Yet the novelties of the evening did not stop there; under Raphaël Pichon, Mozart’s familiar score rang out as new, as fresh, and as lithe as one could never hope to hear it.

Pichon’s take is concise but pensive, detailed but unsentimental. From the breakneck impetus of the overture, the high strings glowed with a colorful ebullience, the reeds were rich and plangent, and brass shone through with muscle and refinement. But the pallet was deployed in good measure with subtle, unexpected uses of rubato highlighting multipart orchestrations undergirding the vocal lines.

Even the secco recitatives felt new and exciting, played as they were on fortepiano with Ronan Khalil’s light touch. With clean, almost surgical incisions into the score, Pinchon’s happy vivisection of Figaro yielded a performance uncommonly alert and unusually alive.

This was aided and abetted by James Darrah’s lucid direction. While most may know him for more avant-garde interventions, this period-dress semi-staging unwrapped Mozart and DaPonte’s intricate farse with more ease, clarity, and depth of characterization than many out-and-out productions do.

Ease, clarity, and depth of characterization could just as easily describe Ying Fang’s Susanna. Her silky soprano has taken on an even greater richness since I last heard her in 2017 and its sweetness and ease spans her entire range. She’s also a spunky actress and her take on the role was as smart as it was domineering.

The Figaro of Polish bass Krzysztof Bazyk was congenial and technically strong, with arrestingly solid breath control, but he was more “basso” than “cantante” and his conventional Slavic timbre, with its taut sound and even, icy resonances, only occasionally gave way to a more supple baritone range. His is a more mature voice than Figaro calls for, though his high-spirited acting offered a helpful balance.

If Cody Quattlebaum sought a similar balance, it proved more elusive. In certain moments, his take on the predatory Count Almaviva was truly swoon-inducing with its pianissimo sweetness. But more often, the role was semi-declaimed with a particularly roughshod fervor that sounded out-of-place (and, eventually, tiresome) in an otherwise meticulously measured performance.

As the Contessa, Jacquelyn Stucker presents a unique case; she has a sumptuous voice with low notes that seem to bob up from nowhere, and she’s a potent actress with a regal bearing and expressive eyes.
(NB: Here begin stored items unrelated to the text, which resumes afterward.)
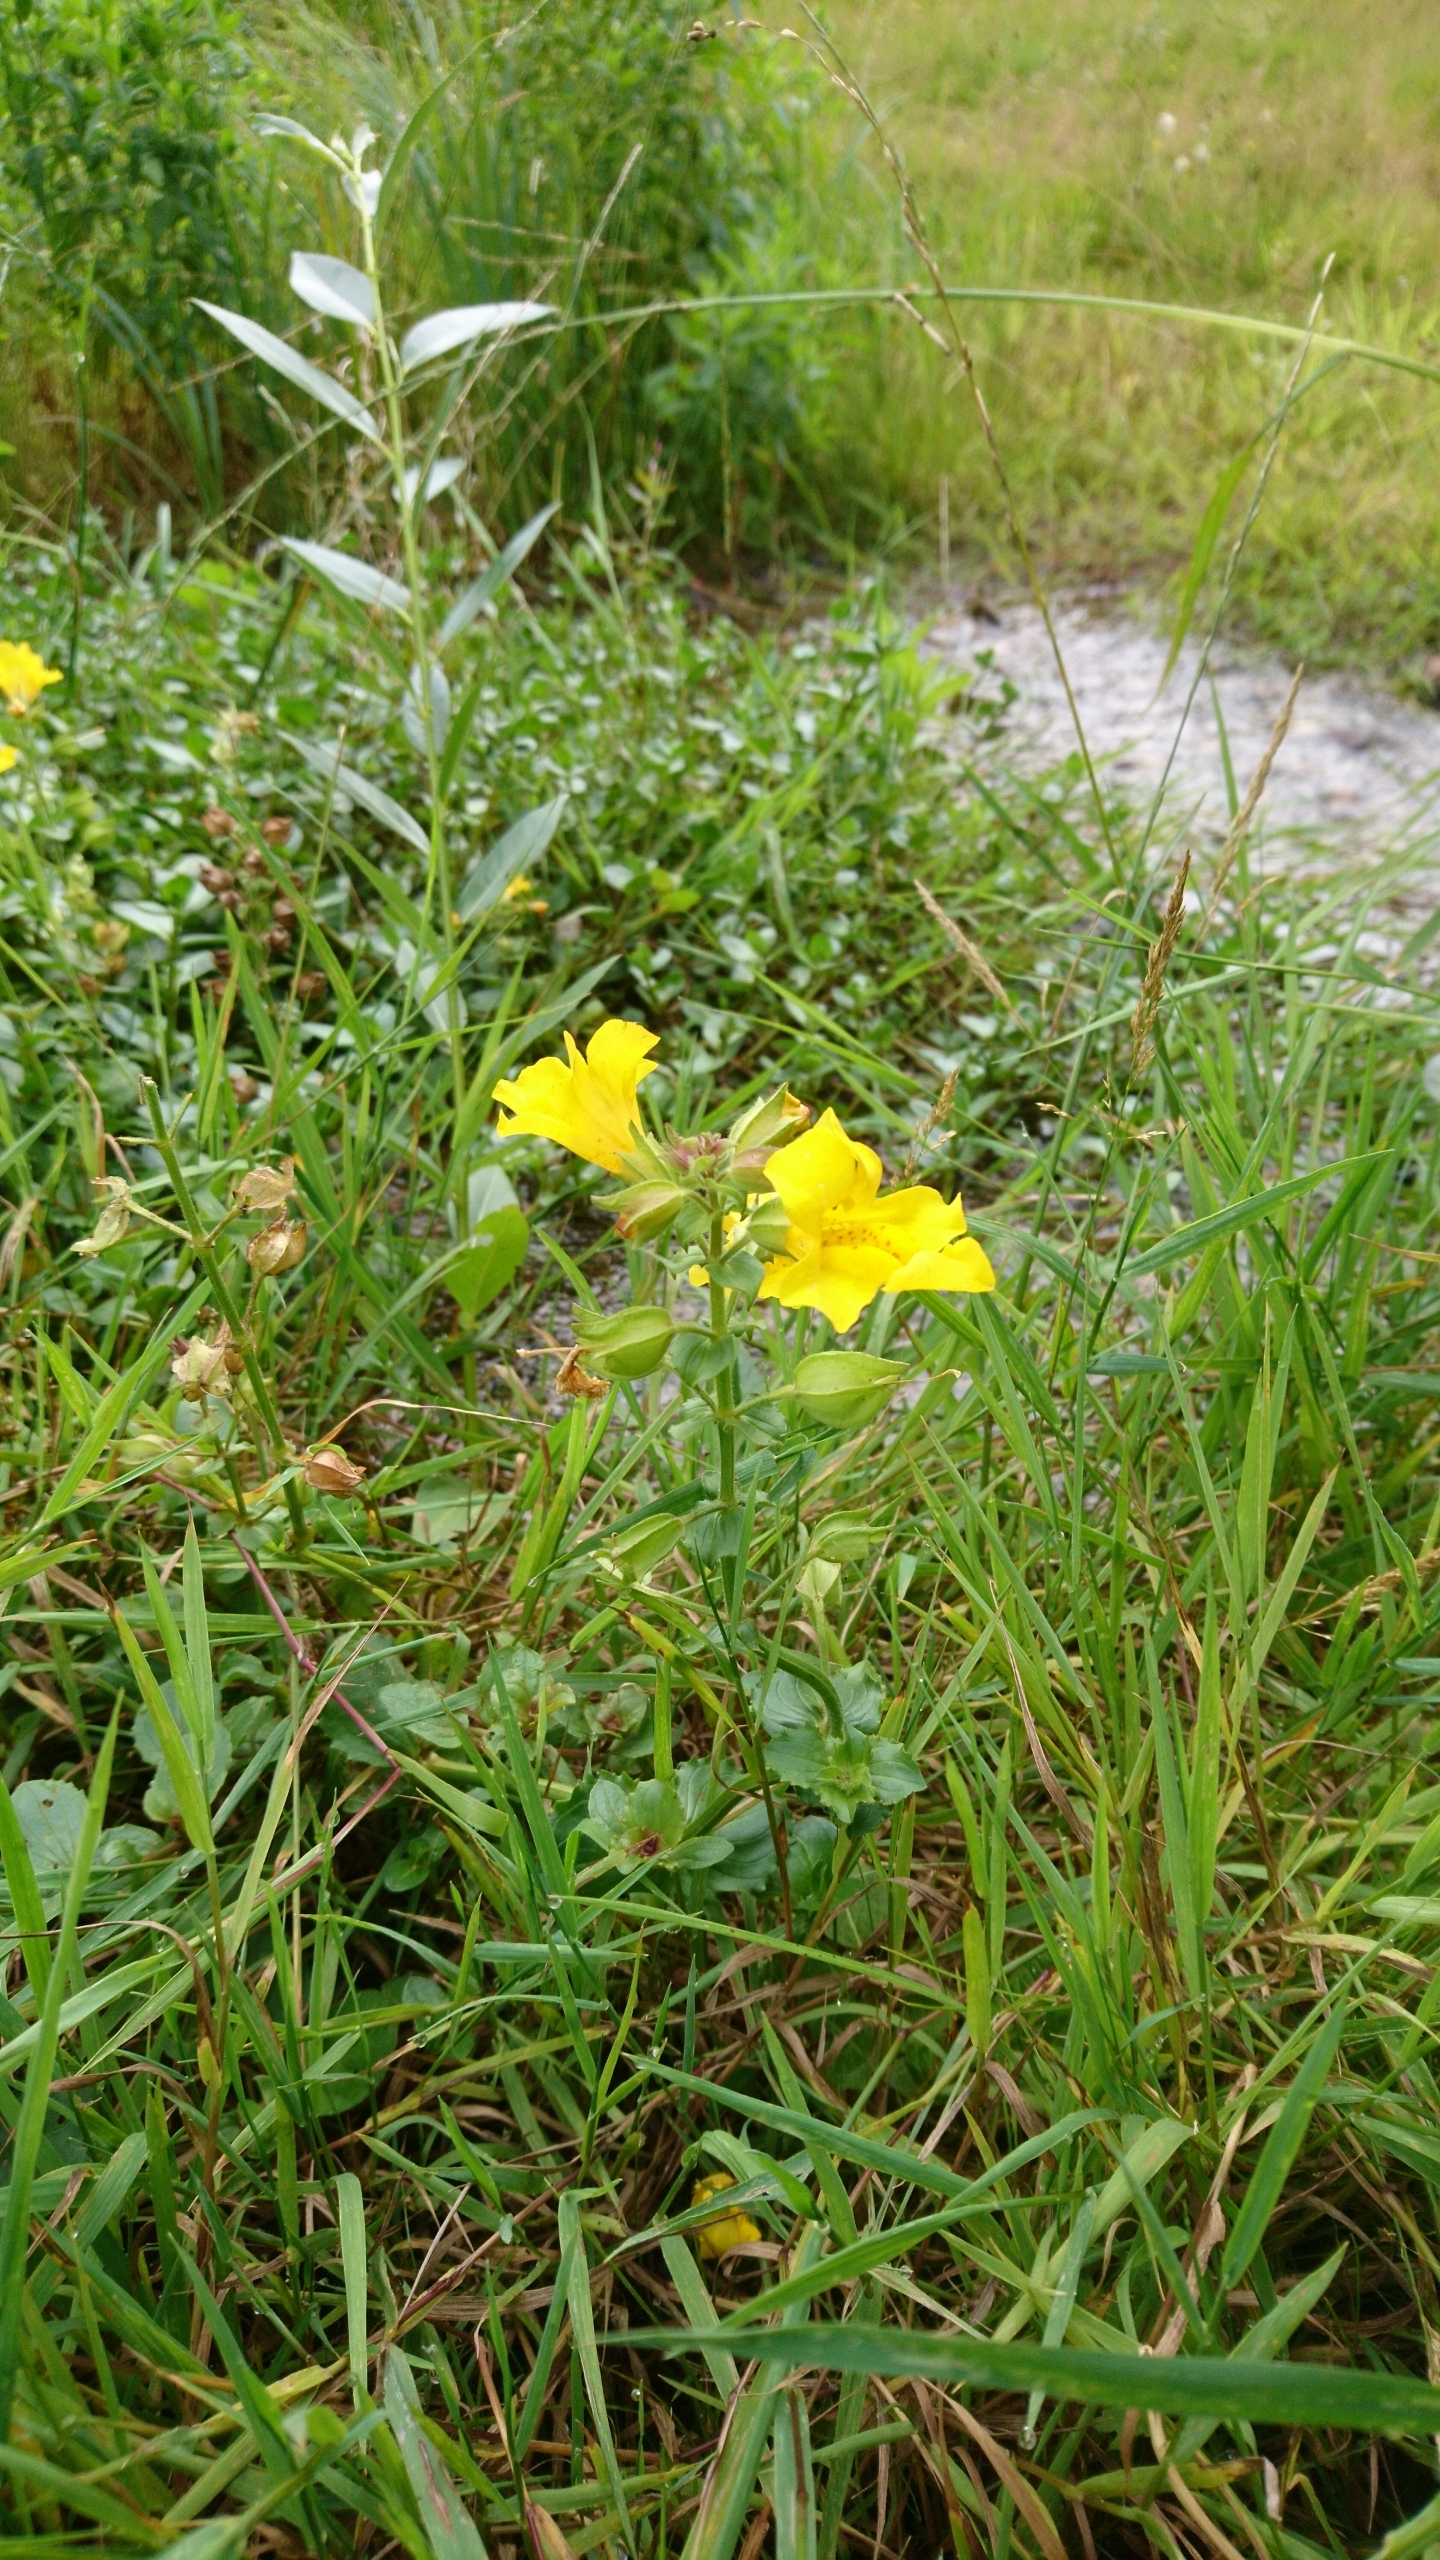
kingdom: Plantae
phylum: Tracheophyta
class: Magnoliopsida
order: Lamiales
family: Phrymaceae
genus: Erythranthe
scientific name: Erythranthe guttata
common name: Abeblomst
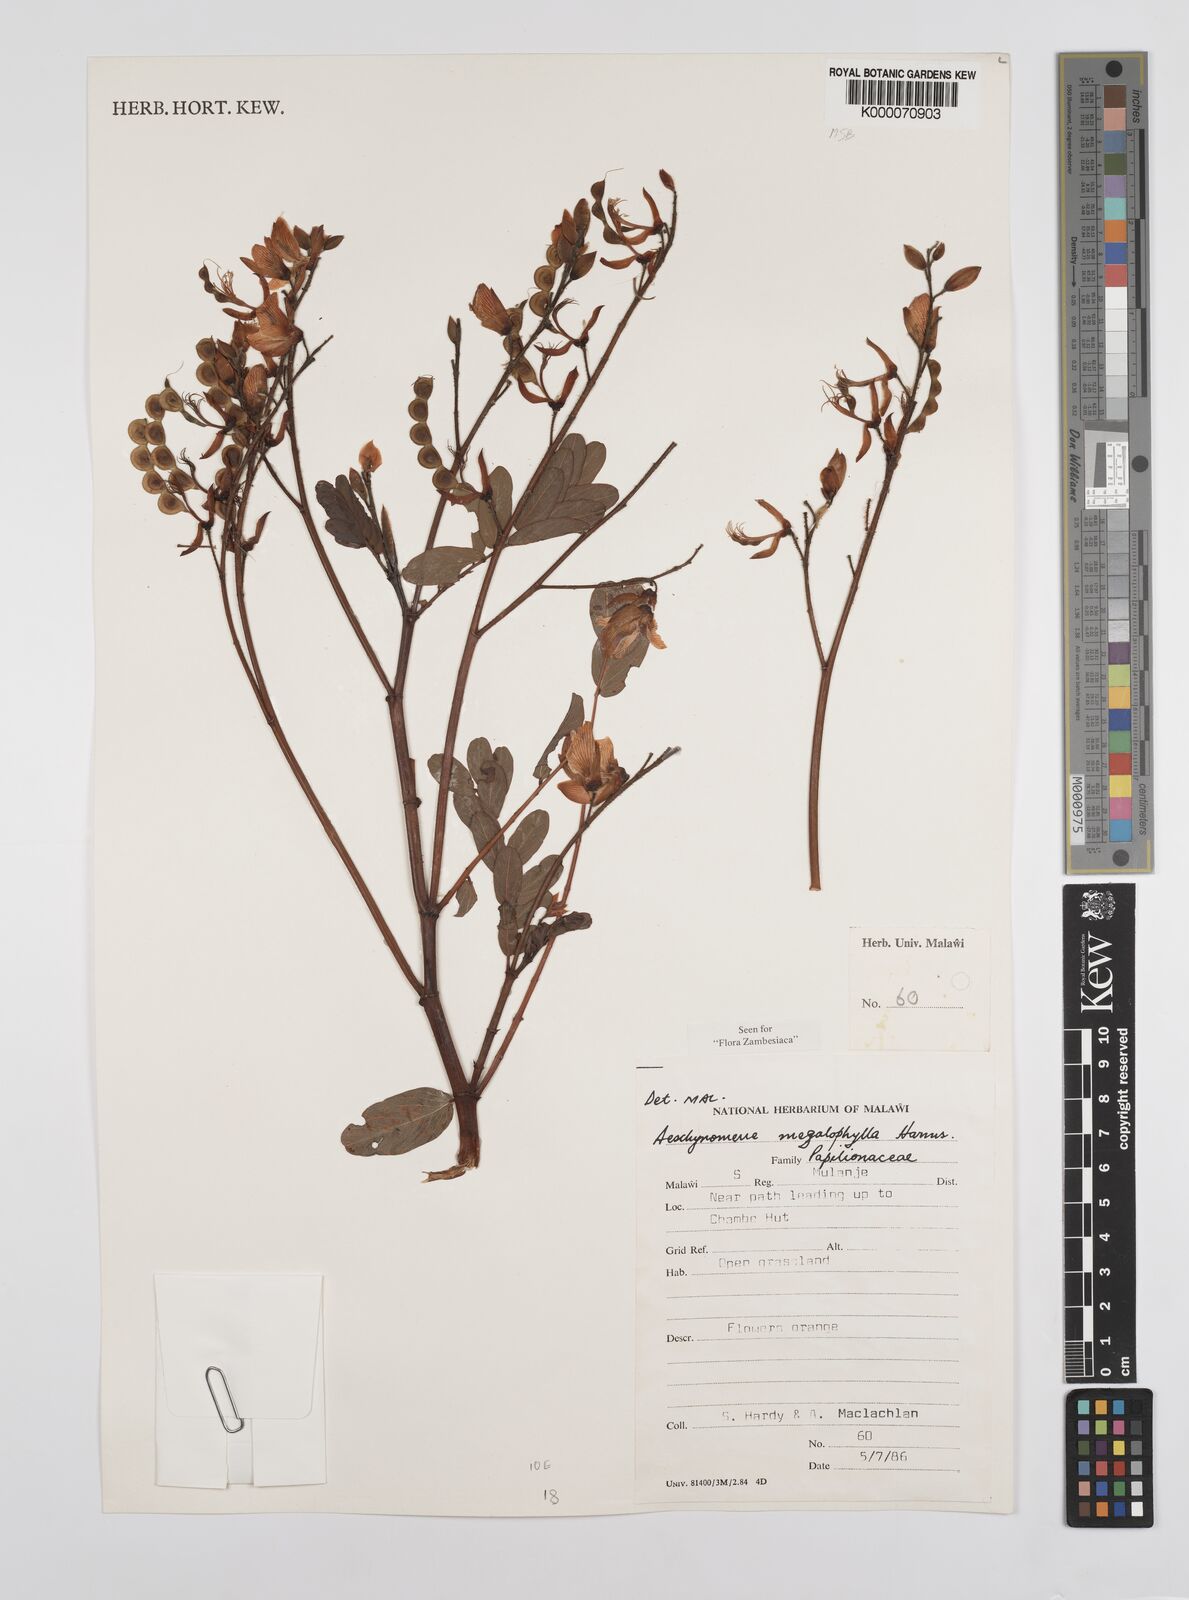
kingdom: Plantae
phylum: Tracheophyta
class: Magnoliopsida
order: Fabales
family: Fabaceae
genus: Aeschynomene
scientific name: Aeschynomene megalophylla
But whether from nerves or a lack of authority with the material, her interpretative fingerprint is faint.

Occasionally, though, her capacities coalesced to form something truly showstopping: “Dove sono,” held aloft by the orchestra’s feather-light support and accented with tasteful ornaments, was an especially delicate moment.

Mezzo Paula Murrihy put her grainy, high-set mezzo to use as Cherubino with a vigorous “Non so più” that settled into a touching (and musically suggestive) conclusion. Scott Conner delivered laughs as Bartolo and Antonio, Maya Kherani was an unusually plaintive Barbarina, and Mary Ann McCormick was a patchy Marcellina.

Zachary Wilder, fey and fabulous, did the bulk of the comic heavy lifting as Don Basilio & Curzio. And it was a particular treat to hear Basilio’s often-cut aria, especially when performed with such precision and zeal as it was on Thursday.

It’s a rare and wonderful gift to feel like you are hearing a familiar score for the first time; Pinchon’s palpable leadership of the soloists and orchestra, as well as a crisp and exacting Handel and Haydn Society Chorus, offered just that. With just one week before Thanksgiving, this performance was something to truly be grateful for.